About this task:
A verbatim transcript of the data below is required, images omitted.

(Data records)
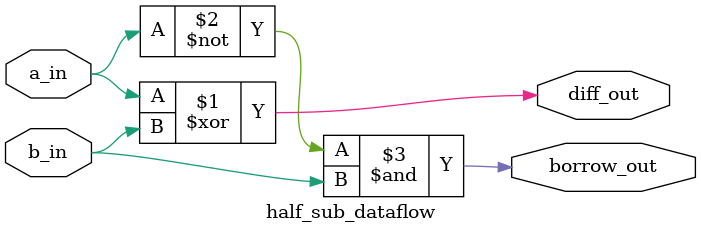
<source format=v>
/****************************************************************************
Description: Half Subtractor Using Dataflow
*****************************************************************************/

module half_sub_dataflow(
	input 		a_in,
    input		b_in,
	output		diff_out,
	output	    borrow_out
);

	assign	diff_out 	= a_in ^ b_in;
	assign 	borrow_out 	= ~a_in & b_in; 

endmodule
</source>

Expected answer:
<source format=v>
/****************************************************************************
Description: Half Subtractor Using Dataflow
*****************************************************************************/

module half_sub_dataflow(
	input 		a_in,
    input		b_in,
	output		diff_out,
	output	    borrow_out
);

	assign	diff_out 	= a_in ^ b_in;
	assign 	borrow_out 	= ~a_in & b_in; 

endmodule
</source>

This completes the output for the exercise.